The effect of the viscosity-dependent boundary layer on tight oil flow behavior in CO2 Huff-Puff processes: A unified dimensional Pre-Darcy flow model

Abstract

There are numerous percolation studies of unconventional reservoirs showing that in tight or low-permeability formations, the oil flow behavior could be described by the Pre-Darcy mechanism. However, for the CO 2 Huff-n-Puff operations, the most presented low-velocity Pre-Darcy flow models may result in an erroneous evaluation due to the intensive boundary layer thickness changes caused by the CO 2 extraction and dissolution. In this paper, with multiple parameters fitting the seepage experimental results of the studied area, a unified dimensional Pre-Darcy flow model for CO 2 enhanced oil recovery (EOR) is derived from the classic Poiseuille model. Then, the proposed flow model is applied in the compositional simulator for analyzing the viscosity-dependent boundary layer (VDBL) effect, applicability evaluation in Huff-Puff EOR, and field history matching. The results indicate that the VDBL effect improves the oil mobility in injection periods and lowers the residual oil saturation at the front of the CO 2 convection-diffusion area in reproduction periods. Additionally, the nonlinear parameter α and the shape parameter β enhance the proposed model's applicability for the Huff process and the Puff process respectively.
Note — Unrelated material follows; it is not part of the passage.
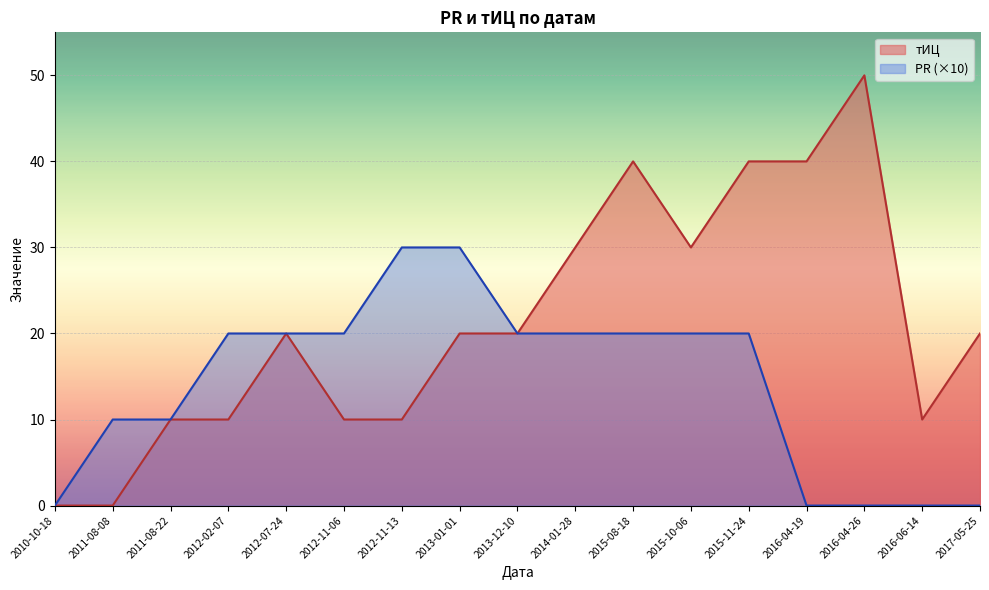

List the series in order of their overall mean, lowest first.

PR (×10), тИЦ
Finally, by adjusting the parameters α and β for different permeability intervals of the geological model, the flow model is successfully applied in the oil production matching of the Y6 well, which exhibits its reliability in the history matching. • A unified dimensional flow model is derived from the classic Poiseuille model to characterize the oil seepage behavior. • The proposed flow model is applied in the compositional simulator for analyzing the VDBL effect. • The flow model is successfully applied in history matching of the Songliao tight field in China to exhibit its reliability.